Problem requirements
Write out every line of the material below word for word, but leave the pictures out of your copy.
** START Input data **
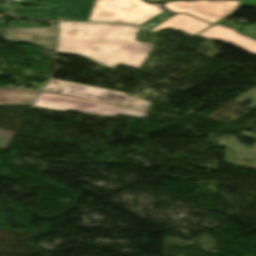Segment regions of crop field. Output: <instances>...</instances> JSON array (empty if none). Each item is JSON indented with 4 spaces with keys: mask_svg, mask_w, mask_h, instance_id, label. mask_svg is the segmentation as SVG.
<instances>
[{
    "mask_svg": "<svg viewBox=\"0 0 256 256\" xmlns=\"http://www.w3.org/2000/svg\"><path fill=\"white\" fill-rule=\"evenodd\" d=\"M58 27L56 53L85 57L109 68L118 63L140 68L153 47L134 40L140 30L134 26L64 22Z\"/></svg>",
    "mask_w": 256,
    "mask_h": 256,
    "instance_id": "1",
    "label": "crop field"
},
{
    "mask_svg": "<svg viewBox=\"0 0 256 256\" xmlns=\"http://www.w3.org/2000/svg\"><path fill=\"white\" fill-rule=\"evenodd\" d=\"M163 11L161 4L143 0H97L88 21L140 25Z\"/></svg>",
    "mask_w": 256,
    "mask_h": 256,
    "instance_id": "2",
    "label": "crop field"
},
{
    "mask_svg": "<svg viewBox=\"0 0 256 256\" xmlns=\"http://www.w3.org/2000/svg\"><path fill=\"white\" fill-rule=\"evenodd\" d=\"M56 28L9 29L4 38L12 43L33 44L54 51Z\"/></svg>",
    "mask_w": 256,
    "mask_h": 256,
    "instance_id": "7",
    "label": "crop field"
},
{
    "mask_svg": "<svg viewBox=\"0 0 256 256\" xmlns=\"http://www.w3.org/2000/svg\"><path fill=\"white\" fill-rule=\"evenodd\" d=\"M45 91L61 93L96 101H102L127 107H132L141 110H148L149 102L134 99L127 96L125 93L84 86L66 81L50 79Z\"/></svg>",
    "mask_w": 256,
    "mask_h": 256,
    "instance_id": "3",
    "label": "crop field"
},
{
    "mask_svg": "<svg viewBox=\"0 0 256 256\" xmlns=\"http://www.w3.org/2000/svg\"><path fill=\"white\" fill-rule=\"evenodd\" d=\"M240 33L256 39V24L245 26Z\"/></svg>",
    "mask_w": 256,
    "mask_h": 256,
    "instance_id": "11",
    "label": "crop field"
},
{
    "mask_svg": "<svg viewBox=\"0 0 256 256\" xmlns=\"http://www.w3.org/2000/svg\"><path fill=\"white\" fill-rule=\"evenodd\" d=\"M96 0H43V8H12L15 16L60 20L87 21ZM38 11L39 14L33 13Z\"/></svg>",
    "mask_w": 256,
    "mask_h": 256,
    "instance_id": "4",
    "label": "crop field"
},
{
    "mask_svg": "<svg viewBox=\"0 0 256 256\" xmlns=\"http://www.w3.org/2000/svg\"><path fill=\"white\" fill-rule=\"evenodd\" d=\"M35 107L64 111L68 109L82 111L98 116L110 117L117 113L145 117L147 113L124 109L77 98L61 96L42 92L37 100Z\"/></svg>",
    "mask_w": 256,
    "mask_h": 256,
    "instance_id": "5",
    "label": "crop field"
},
{
    "mask_svg": "<svg viewBox=\"0 0 256 256\" xmlns=\"http://www.w3.org/2000/svg\"><path fill=\"white\" fill-rule=\"evenodd\" d=\"M149 1H157V0H149Z\"/></svg>",
    "mask_w": 256,
    "mask_h": 256,
    "instance_id": "13",
    "label": "crop field"
},
{
    "mask_svg": "<svg viewBox=\"0 0 256 256\" xmlns=\"http://www.w3.org/2000/svg\"><path fill=\"white\" fill-rule=\"evenodd\" d=\"M199 36L228 42L256 55V41L236 33L235 30L215 25L199 34Z\"/></svg>",
    "mask_w": 256,
    "mask_h": 256,
    "instance_id": "8",
    "label": "crop field"
},
{
    "mask_svg": "<svg viewBox=\"0 0 256 256\" xmlns=\"http://www.w3.org/2000/svg\"><path fill=\"white\" fill-rule=\"evenodd\" d=\"M39 91L0 88V105L32 106Z\"/></svg>",
    "mask_w": 256,
    "mask_h": 256,
    "instance_id": "10",
    "label": "crop field"
},
{
    "mask_svg": "<svg viewBox=\"0 0 256 256\" xmlns=\"http://www.w3.org/2000/svg\"><path fill=\"white\" fill-rule=\"evenodd\" d=\"M240 5H252L256 7V0H241Z\"/></svg>",
    "mask_w": 256,
    "mask_h": 256,
    "instance_id": "12",
    "label": "crop field"
},
{
    "mask_svg": "<svg viewBox=\"0 0 256 256\" xmlns=\"http://www.w3.org/2000/svg\"><path fill=\"white\" fill-rule=\"evenodd\" d=\"M211 24L205 23L204 21L193 18L189 15H176L167 21L163 22L159 26L155 27L151 31H158L162 28H172L176 30H180L189 35H194L207 28Z\"/></svg>",
    "mask_w": 256,
    "mask_h": 256,
    "instance_id": "9",
    "label": "crop field"
},
{
    "mask_svg": "<svg viewBox=\"0 0 256 256\" xmlns=\"http://www.w3.org/2000/svg\"><path fill=\"white\" fill-rule=\"evenodd\" d=\"M239 1H196V2H168L164 5L175 13H188L210 23H215L237 8Z\"/></svg>",
    "mask_w": 256,
    "mask_h": 256,
    "instance_id": "6",
    "label": "crop field"
}]
</instances>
** END Input data **
The output
Segment regions of crop field. Output: <instances>...</instances> JSON array (empty if none). Each item is JSON indented with 4 spaces with keys: mask_svg, mask_w, mask_h, instance_id, label. mask_svg is the segmentation as SVG.
<instances>
[{
    "mask_svg": "<svg viewBox=\"0 0 256 256\" xmlns=\"http://www.w3.org/2000/svg\"><path fill=\"white\" fill-rule=\"evenodd\" d=\"M58 27L56 53L85 57L109 68L118 63L140 68L153 47L134 40L140 30L134 26L64 22Z\"/></svg>",
    "mask_w": 256,
    "mask_h": 256,
    "instance_id": "1",
    "label": "crop field"
},
{
    "mask_svg": "<svg viewBox=\"0 0 256 256\" xmlns=\"http://www.w3.org/2000/svg\"><path fill=\"white\" fill-rule=\"evenodd\" d=\"M163 11L161 4L143 0H97L88 21L140 25Z\"/></svg>",
    "mask_w": 256,
    "mask_h": 256,
    "instance_id": "2",
    "label": "crop field"
},
{
    "mask_svg": "<svg viewBox=\"0 0 256 256\" xmlns=\"http://www.w3.org/2000/svg\"><path fill=\"white\" fill-rule=\"evenodd\" d=\"M56 28L9 29L4 38L12 43L33 44L54 51Z\"/></svg>",
    "mask_w": 256,
    "mask_h": 256,
    "instance_id": "7",
    "label": "crop field"
},
{
    "mask_svg": "<svg viewBox=\"0 0 256 256\" xmlns=\"http://www.w3.org/2000/svg\"><path fill=\"white\" fill-rule=\"evenodd\" d=\"M45 91L61 93L96 101H102L127 107H132L141 110H148L149 102L134 99L127 96L125 93L84 86L66 81L50 79Z\"/></svg>",
    "mask_w": 256,
    "mask_h": 256,
    "instance_id": "3",
    "label": "crop field"
},
{
    "mask_svg": "<svg viewBox=\"0 0 256 256\" xmlns=\"http://www.w3.org/2000/svg\"><path fill=\"white\" fill-rule=\"evenodd\" d=\"M240 33L256 39V24L245 26Z\"/></svg>",
    "mask_w": 256,
    "mask_h": 256,
    "instance_id": "11",
    "label": "crop field"
},
{
    "mask_svg": "<svg viewBox=\"0 0 256 256\" xmlns=\"http://www.w3.org/2000/svg\"><path fill=\"white\" fill-rule=\"evenodd\" d=\"M96 0H43V8H12L15 16L60 20L87 21ZM38 11L39 14L33 13Z\"/></svg>",
    "mask_w": 256,
    "mask_h": 256,
    "instance_id": "4",
    "label": "crop field"
},
{
    "mask_svg": "<svg viewBox=\"0 0 256 256\" xmlns=\"http://www.w3.org/2000/svg\"><path fill=\"white\" fill-rule=\"evenodd\" d=\"M35 107L64 111L68 109L82 111L98 116L110 117L117 113L145 117L147 113L124 109L77 98L61 96L42 92L37 100Z\"/></svg>",
    "mask_w": 256,
    "mask_h": 256,
    "instance_id": "5",
    "label": "crop field"
},
{
    "mask_svg": "<svg viewBox=\"0 0 256 256\" xmlns=\"http://www.w3.org/2000/svg\"><path fill=\"white\" fill-rule=\"evenodd\" d=\"M149 1H157V0H149Z\"/></svg>",
    "mask_w": 256,
    "mask_h": 256,
    "instance_id": "13",
    "label": "crop field"
},
{
    "mask_svg": "<svg viewBox=\"0 0 256 256\" xmlns=\"http://www.w3.org/2000/svg\"><path fill=\"white\" fill-rule=\"evenodd\" d=\"M199 36L228 42L256 55V41L236 33L235 30L215 25L199 34Z\"/></svg>",
    "mask_w": 256,
    "mask_h": 256,
    "instance_id": "8",
    "label": "crop field"
},
{
    "mask_svg": "<svg viewBox=\"0 0 256 256\" xmlns=\"http://www.w3.org/2000/svg\"><path fill=\"white\" fill-rule=\"evenodd\" d=\"M39 91L0 88V105L32 106Z\"/></svg>",
    "mask_w": 256,
    "mask_h": 256,
    "instance_id": "10",
    "label": "crop field"
},
{
    "mask_svg": "<svg viewBox=\"0 0 256 256\" xmlns=\"http://www.w3.org/2000/svg\"><path fill=\"white\" fill-rule=\"evenodd\" d=\"M240 5H252L256 7V0H241Z\"/></svg>",
    "mask_w": 256,
    "mask_h": 256,
    "instance_id": "12",
    "label": "crop field"
},
{
    "mask_svg": "<svg viewBox=\"0 0 256 256\" xmlns=\"http://www.w3.org/2000/svg\"><path fill=\"white\" fill-rule=\"evenodd\" d=\"M211 24L205 23L204 21L193 18L189 15H176L167 21L163 22L159 26L155 27L151 31H158L162 28H172L176 30H180L189 35H194L207 28Z\"/></svg>",
    "mask_w": 256,
    "mask_h": 256,
    "instance_id": "9",
    "label": "crop field"
},
{
    "mask_svg": "<svg viewBox=\"0 0 256 256\" xmlns=\"http://www.w3.org/2000/svg\"><path fill=\"white\" fill-rule=\"evenodd\" d=\"M239 1H196V2H168L164 5L175 13H188L210 23H215L237 8Z\"/></svg>",
    "mask_w": 256,
    "mask_h": 256,
    "instance_id": "6",
    "label": "crop field"
}]
</instances>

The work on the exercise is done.